Sgt. Pepper’s Word Cloud

As my last post hinted at, I’ve been working on scraping Beatles lyrics from the web. I was never really able to fully automate the process since the links didn’t have an easily repeatable pattern - the lyrics for each song were on a page with that song in the address. Nevertheless, I was able to complete the collection of lyrics from the “core” albums without too much hassle. Everything can be found in my beatles-lyrics repo on Github.

I have several analyses planned using this data. To get things started, I thought I’d create a simple word cloud for Sgt. Pepper’s Lonely Hearts Club Band. The code is really simple and I’m using the tm and wordcloud packages. I have the songs for each album in their own folder, and all of the album folders are in a folder called “Beatles” that is in my usual R working directory.

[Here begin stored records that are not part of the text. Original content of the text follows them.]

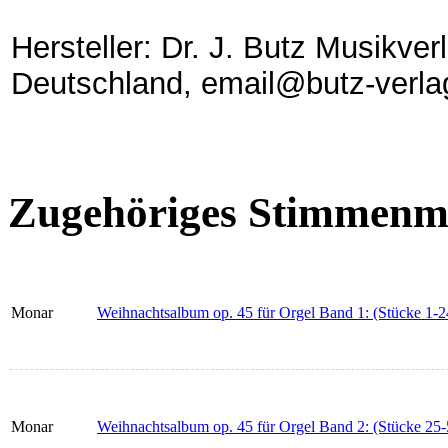
Hersteller: Dr. J. Butz Musikve
Deutschland, email@butz-verla
Zugehöriges Stimmenma
Monar
Weihnachtsalbum op. 45 für Orgel Band 1: (Stücke 1-2
Monar
Weihnachtsalbum op. 45 für Orgel Band 2: (Stücke 25-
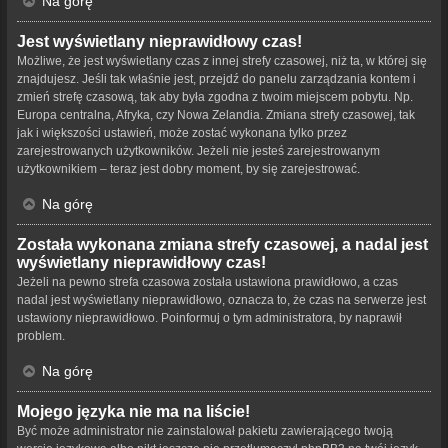
Na górę
Jest wyświetlany nieprawidłowy czas!
Możliwe, że jest wyświetlany czas z innej strefy czasowej, niż ta, w której się
znajdujesz. Jeśli tak właśnie jest, przejdź do panelu zarządzania kontem i
zmień strefę czasową, tak aby była zgodna z twoim miejscem pobytu. Np.
Europa centralna, Afryka, czy Nowa Zelandia. Zmiana strefy czasowej, tak
jak i większości ustawień, może zostać wykonana tylko przez
zarejestrowanych użytkowników. Jeżeli nie jesteś zarejestrowanym
użytkownikiem – teraz jest dobry moment, by się zarejestrować.
Na górę
Została wykonana zmiana strefy czasowej, a nadal jest
wyświetlany nieprawidłowy czas!
Jeżeli na pewno strefa czasowa została ustawiona prawidłowo, a czas
nadal jest wyświetlany nieprawidłowo, oznacza to, że czas na serwerze jest
ustawiony nieprawidłowo. Poinformuj o tym administratora, by naprawił
problem.
Na górę
Mojego języka nie ma na liście!
Być może administrator nie zainstalował pakietu zawierającego twoją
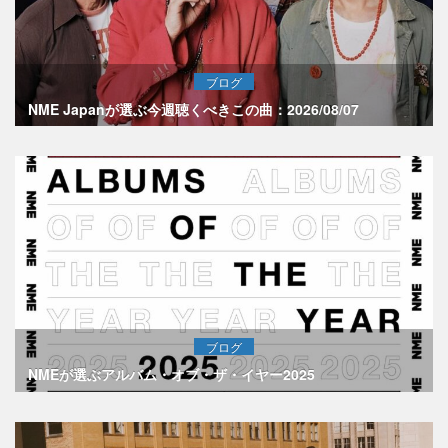
ブログ
NME Japanが選ぶ今週聴くべきこの曲：2026/08/07
ブログ
NMEが選ぶアルバム・オブ・ザ・イヤー2025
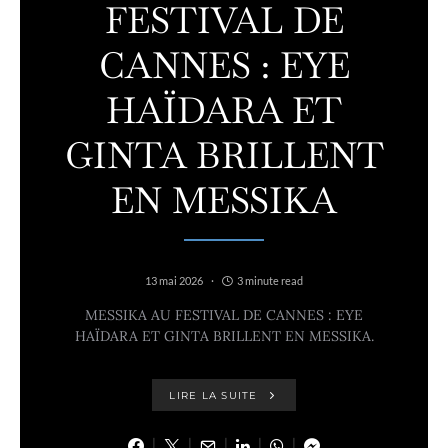
FESTIVAL DE
CANNES : EYE
HAÏDARA ET
GINTA BRILLENT
EN MESSIKA
13 mai 2026
3 minute read
MESSIKA AU FESTIVAL DE CANNES : EYE
HAÏDARA ET GINTA BRILLENT EN MESSIKA.
LIRE LA SUITE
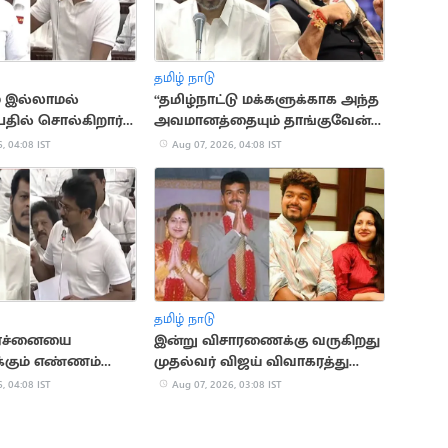
தமிழ் நாடு
ே இல்லாமல்
“தமிழ்நாட்டு மக்களுக்காக அந்த
தில் சொல்கிறார்”..
அவமானத்தையும் தாங்குவேன்”..
ாட்டம்
முதலமைச்சர் விஜய்
, 04:08 IST
Aug 07, 2026, 04:08 IST
தமிழ் நாடு
பிரச்னையை
இன்று விசாரணைக்கு வருகிறது
்கும் எண்ணம்
முதல்வர் விஜய் விவாகரத்து
விஜய்
வழக்கு
, 04:08 IST
Aug 07, 2026, 03:08 IST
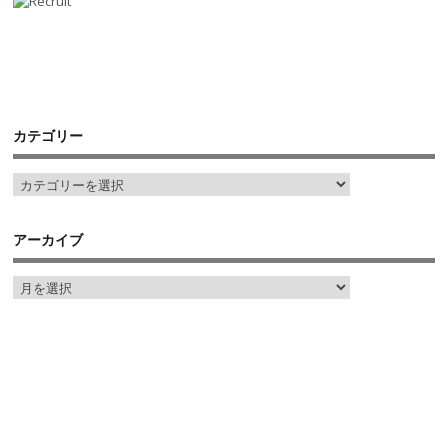
カテゴリー
アーカイブ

First, load the packages and set the working directory:

library(tm)
library(wordcloud)

setwd("Beatles/")

Next, load the data and create a corpus from the Sgt. Pepper’s lyrics before doing some basic processing:

sgtp <- VCorpus(DirSource("SgtPeppers/"))

sgtp <- tm_map(sgtp, removePunctuation)
sgtp <- tm_map(sgtp, content_transformer(tolower))
sgtp <- tm_map(sgtp, removeNumbers)
sgtp <- tm_map(sgtp, stripWhitespace)
sgtp <- tm_map(sgtp, removeWords, stopwords("english")) 

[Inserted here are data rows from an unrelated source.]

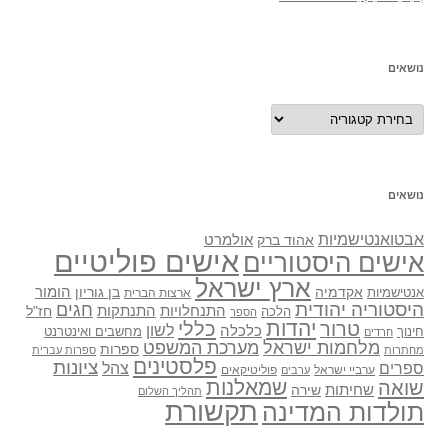
נושאים
נושאים
נושאים
אבטואנטישמיות
אולמרט
אהוד ברק
אישים פוליטיים
אישים היסטוריים
ארץ ישראל
אקדמיה
בן גוריון
הומור
אנטישמיות
ארצות הברית
היסטוריה יהודית
חגים
התנתקות
התנחלויות
חז"ל
הלכה
הספר
יהדות
כללי
טרור
לשון
כלכלה
מחשבים ואינטרנט
חינוך
חרדים
מלחמות ישראל
מערכת המשפט
ספרות
מחתרות
ספרות עברית
פלסטינים
ציונות
ספרים
צהל
ערביי ישראל
פוליטיקאים
ערבים
שואה
שמאלנות
שחיתות
שירה
תהליך השלום
תקשורת
תולדות המדינה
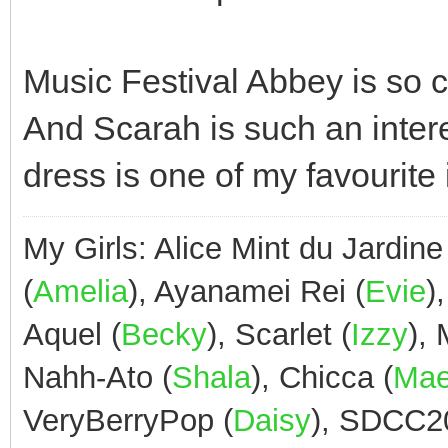
Music Festival Abbey is so co
And Scarah is such an intere
dress is one of my favourite 
My Girls: Alice Mint du Jardine
(
Amelia
), Ayanamei Rei (
Evie
)
Aquel (
Becky
), Scarlet (
Izzy
),
Nahh-Ato (
Shala
), Chicca (
Ma
VeryBerryPop (
Daisy
), SDCC2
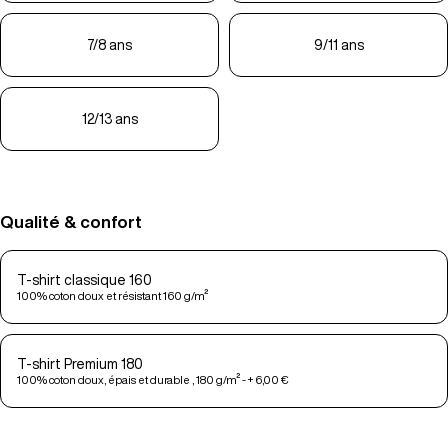
7/8 ans
9/11 ans
12/13 ans
Qualité & confort
T-shirt classique 160
100% coton doux et résistant 160 g/m²
T-shirt Premium 180
100% coton doux, épais et durable , 180 g/m² - + 6,00 €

I did some transformations like: removing punctuation, removing any numbers, and converting to lower case. Importantly, I also removed “stop words” (words like “the”), but I did not do any stemming.

From there, I created the document-term matix, and only a few more lines of code were needed to produce the word cloud. Note that I am only including words with a minimum frequency of five.

dtm <- DocumentTermMatrix(sgtp)

freq <- colSums(as.matrix(dtm))

set.seed(1)
wordcloud(names(freq), freq, min.freq = 5, colors = brewer.pal(3, "Accent"))

The final result can be seen here: Imgur

There should be some more cool stuff coming from this. I know I want to do a sentiment analysis, and I also plan on trying out the tidytext package. Also, I already have at least one Shiny app planned for this data. Stay tuned!